## [QUOTED PASSAGE]
▽

Faggin was granted Stan Mazor’s assistance, and the two engineers, based “in a very small office in Mountain View”, rolled up their sleeves. They took Hoff’s descriptions of the four Busicom chips’ functionality and architecture, refined them, did some fundamental preparatory work on how they might lay out the kind of circuits the chips would contain — all very different from the circuits found in Intel’s memory chips — and finally to turn them into the huge layout diagrams that could be photo-reduced to form the microscopic templates from which the chips’ circuits could be etched into silicon. Shima set to work on the code that the calculator’s processor would run.
Meanwhile, Hal Feeney continued to work on the CTC design. After three or four months, however, Intel bosses began to worry that CTC might not commission the 1201 after all: the customer did not now seem to be as committed to the project as it once was. Maybe it would be best to wait for a formal commission after all. So in July 1970 Feeney was reassigned to a memory chip project, and no further work was carried out on the 1201 until the end of the year. One reason for the concern that CTC might not require the 1201 was that it had been discovered that the VDU maker had also approached one of Intel’s more established rivals, Texas Instruments, an electronics and instrumentation company that had moved into integrated circuit design and manufacturing in the 1960s. Maybe CTC reached out to TI because wanted to ensure it would not be tied to a single supplier, or perhaps it hoped to double its chances of ending up with a working processor. It may even have been because Vic Poor’s brother Gus worked there. Whatever CTC’s reason, however, TI was eager to do the work, and the electronics giant put engineer Gary Boone on the case.

△

## [DATASET CONTENT]

▽

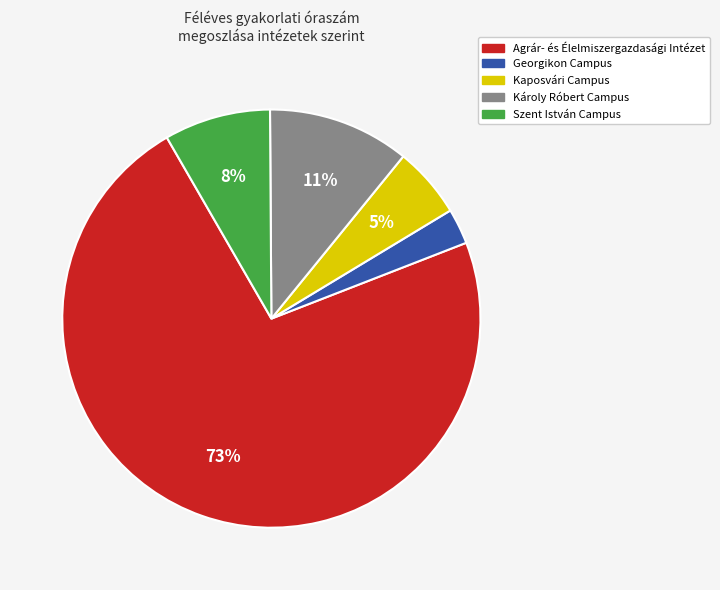

Is it true that Georgikon Campus is 3% of the pie?

True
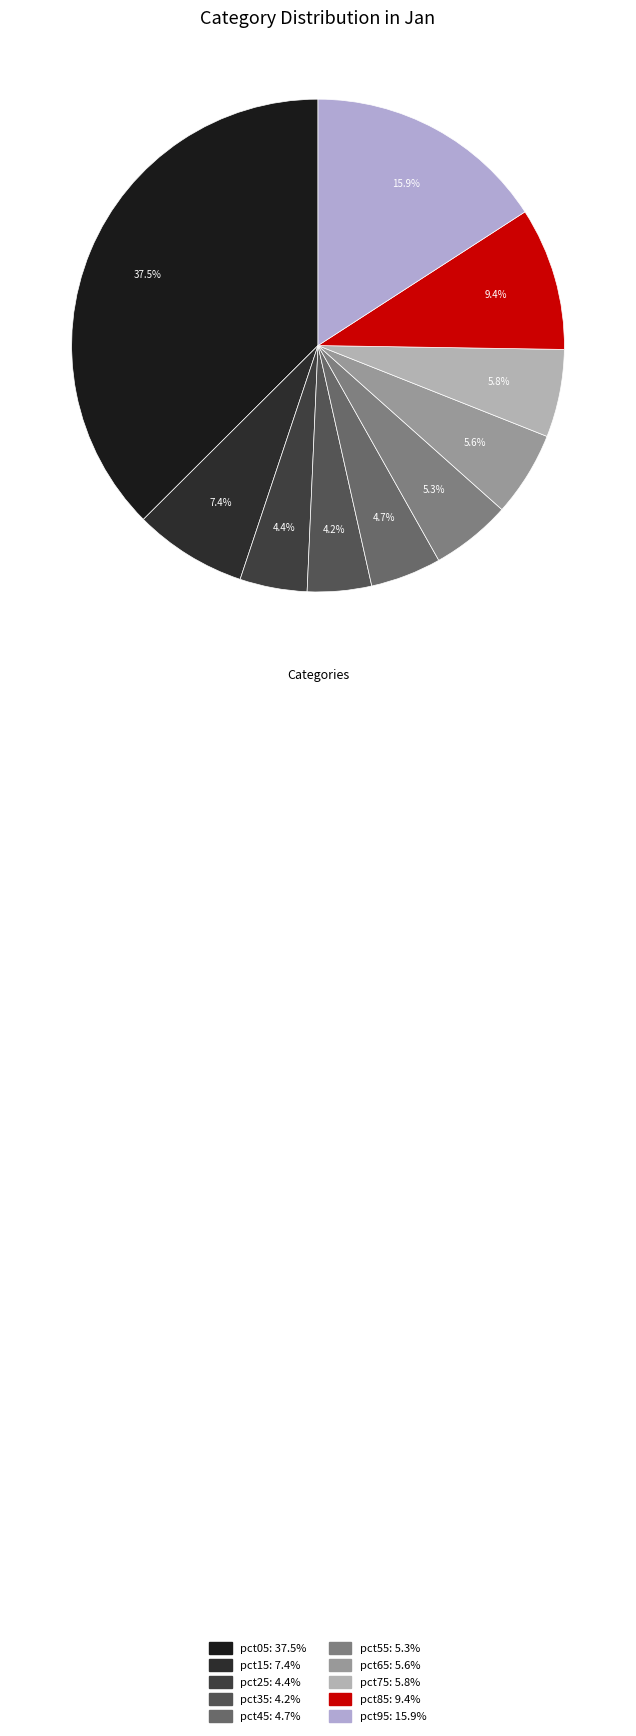

Is pct55 the majority of the pie?

No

△

## [TASKS TO CARRY OUT]
**A)** In the passage on Intel's early processor projects, quote the stretch from "Faggin was granted" through "processor would run.".
**B)** According to the passage on Intel's early processor projects, which Texas Instruments engineer was put on the CTC work?

## [LIST OF ANSWERS]
**A)**
Faggin was granted Stan Mazor’s assistance, and the two engineers, based “in a very small office in Mountain View”, rolled up their sleeves. They took Hoff’s descriptions of the four Busicom chips’ functionality and architecture, refined them, did some fundamental preparatory work on how they might lay out the kind of circuits the chips would contain — all very different from the circuits found in Intel’s memory chips — and finally to turn them into the huge layout diagrams that could be photo-reduced to form the microscopic templates from which the chips’ circuits could be etched into silicon. Shima set to work on the code that the calculator’s processor would run.

**B)** Gary Boone